Tuesday 4 December 2018

The Process...


To recap.

I recently knackered myself, unknowingly to the full extent, by carrying a heavy load - this computer - over a half-hour to a ‘local’ computer repair guy and back home the next day (having to stop many times along each way, and change lugging arms periodically), and then topped off the process by having to ‘strain at stool’ the next day or so, all of which caused my nascent hemorrhoids to blossom alarmingly, and very painfully, to the point that I have not bean able to sit down except at an angle ever since, have been spending a lot of time tossing in bed, trying to find comfortable ways even of lying down.  (It has all been to the point of driving me to ’sit down’ - figuratively; in reality, standing, to ‘set my affairs in order,’ in writing my will.  Which is an indication of just how serious and acute the matter has been, or at least felt, to me.)1

So, here I have been, for a week, in this transition period..  And in giving thought to whatever lesson I can learn from all this, and/or insight gain, it has occurred to me that I am experiencing in microcosm what the world is going through, and will need to, in order to ‘come out the other end’ afresh.  It has borne a heavy weight - ‘the debt’ (the U.S. especially) - and has knackered itself, finally alarmingly so, from that event.  Under a process resulting from the Babylonian monetary and financial system (i.e., usury combined with a fractional-reserve system of banking, whereby TPTB create money out of thin air, on their ledger books, and firstly into their pockets) that it has been operating under, for a very long time; now nearing its completion.  With some rocky transition time to have to go through, in order to ‘move’ into The New. 

And now, after a week of this painful transition phase, I felt ‘up’ enough to chance a walk (still struggling to put on my shoes, however; but at least having had my socks on already, to keep my feet warmer through the nights)2 to the supermarket, to purchase some stool softener.3  Being a man of my times, I was looking for a product called Ex-Lax; which I had never had occasion to use or need, but had, of course, heard about.  It was the product for such a situation in my generation.  No such product now on the market, or at least, by that name, I chose something of a similar nature, and, making the gentle walk back home, took a couple of the gels (‘for results in 12-72 hours’), and then chanced my first meal after a week; of a bowl of cold cereal with some yogurt and some fruit cut up in it.  Knowing, that I still have some of ‘the old matter’ yet to have to process through, before The New can kick in.  
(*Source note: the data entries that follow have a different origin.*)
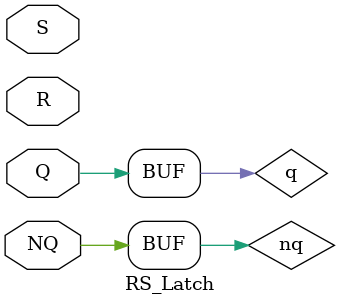
<source format=v>
`timescale 1ns / 1ps
module RS_Latch(R,S,Q,NQ);
input R,S,Q,NQ;
wire q,nq;
nor 
    X1(q,R,nq),
    X2(nq,S,q);
assign Q=q;
assign NQ=nq;
endmodule

</source>
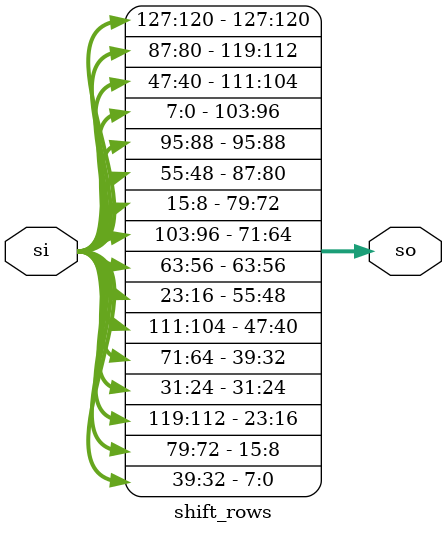
<source format=v>

module shift_rows (
	si, so 
);
 
input	[127:0]	si;
output	[127:0]	so;
 
wire [127:0] so;

assign so[127:96] = {si[127:120],si[87:80],si[47:40],si[7:0]};
assign so[95:64] = {si[95:88],si[55:48],si[15:8],si[103:96]};
assign so[63:32] = {si[63:56],si[23:16],si[111:104],si[71:64]};
assign so[31:0] = {si[31:24],si[119:112],si[79:72],si[39:32]};

endmodule

</source>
That was yesterday, late afternoon.  It is now the nest day (i.e., Tuesday), around the same time.     

I look forward to the completion of the process.

On al levels.


P.S. And now, I notice that my modem is not registering connection with the Internet.
     Go figure.
    … But, never one to give up too easily, I shut down and Reset my modem.  And, lo, it worked, to reconnect me to the Internet.  Although just in the same capacity that I was in before, which is to say, still needing some work, to make all the connections run smoothly.  (And especially knackered has been my connection with my emails; resulting in my inability to communicate either out or in that way.)
     All very metaphorical, I am sure.


footnotes:

1 Thus negating my basic feeling of what I am here to do; but things, being ephemeral, and including plans, can change.

My original outing the week before to obtain some relief for my delicate condition, i.e. the Preparation H, had had to be in my beach sandals, not being able to negotiate the putting on of either my shoes or socks.  What a beach.

3 Though I had had one bm during my travail, being forced to by Nature, a) it was only a partial one - that fortunately I survived with no further pain or injury (though I am still ‘blown up’ and precariously vulnerable down there), and b) I obviously still had some matter in the pipeline, from a couple of meals before I had fallen into the thicket, as it were.